La mise en place d’un ordre d’internet externe aux Etats donne lieu à une guerre normative. La Russie, la Chine et certains pays émergeants souhaiteraient légitimer leur recours à la censure et à la cybersurveillance des opposants. Les traités bilatéraux de coopération sont donc le modus operandi privilégié. La Chine collabore ainsi avec la Russie, et depuis début octobre avec les Etats-Unis en matière de cybersécurité.

Les stratégies locales de cybersécurité donnent des résultats partiels, dont il faudra se contenter pour le moment. Les Etats-Unis demeurent le seul Etat à disposer d’une capacité d’intervention globale sur le cyberespace, domination dont la Chine tente de s’affranchir. L’Europe a-t-elle la taille critique pour en faire autant ? C’est possible, à condition de s’entendre  sur des normes de confidentialité en droit des affaires et sur la stratégie de protection des citoyens.

 

3) Quel est le futur d’Internet souhaitable pour les citoyens et les entreprises ?

Par François Bourdoncle.

 

L’enjeu prégnant d’Internet pour les citoyens réside dans l’accessibilité aux données personnelles : les Etats se réservent un droit discrétionnaire, dont ils tentent de priver les entreprises, d’où des conflits à la clé. Google ne vend presque rien de physique, les données personnelles sont sa matière première.

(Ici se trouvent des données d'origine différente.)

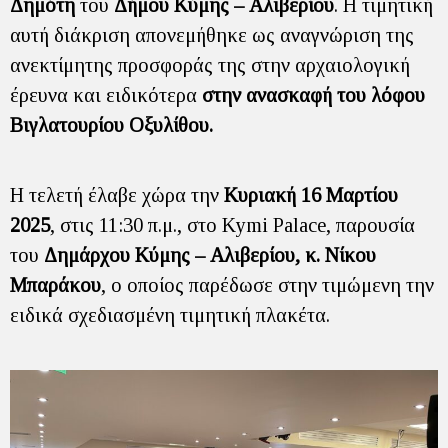
Δημότη
του
Δήμου Κύμης – Αλιβερίου
. Η τιμητική
αυτή διάκριση απονεμήθηκε ως αναγνώριση της
ανεκτίμητης προσφοράς της στην αρχαιολογική
έρευνα και ειδικότερα
στην ανασκαφή του λόφου
Βιγλατουρίου Οξυλίθου.
Η τελετή έλαβε χώρα την
Κυριακή 16 Μαρτίου
2025
, στις 11:30 π.μ., στο Kymi Palace, παρουσία
του
Δημάρχου Κύμης – Αλιβερίου, κ. Νίκου
Μπαράκου
, ο οποίος παρέδωσε στην τιμώμενη την
ειδικά σχεδιασμένη τιμητική πλακέτα.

Aux Etats-Unis, on parle de la gestion des données comme d’une activité business tandis que l’approche européenne est beaucoup plus dogmatique…. Mais l’Europe utilise massivement les technologies et applications américaines !

Nous assistons actuellement à une révolution capitalistique : les start-up des années 1990 étaient financées en millions de dollars, désormais on parle en milliards. Les capacités financières des start-up équivalent à celles des groupes industriels. Les start-up se financent auprès des marchés et des banques sans la moindre difficulté, alors que les industries doivent rendre des comptes beaucoup plus lourds sur leurs activités et adopter des logiques très différentes. Le risque économique est en train de se polariser du coté du marché des technologies d’Internet, alors que les porteurs de capitaux dans l’industrie lourde conservent une forte aversion pour le risque.

Apple dispose désormais d’autant de réserves en devise que le gouvernement fédéral américain, SpaceX impose à Ariane de revoir son business model… Les Etats traitent désormais avec des entreprises disposant d’une puissance comparable à la leur. Si l’Europe veut éviter la domination des géants américains de l’Internet, elle ne doit pas chercher à légiférer dans le but de protéger, mais dans celui de favoriser l’émergence d’entreprises européennes rivales.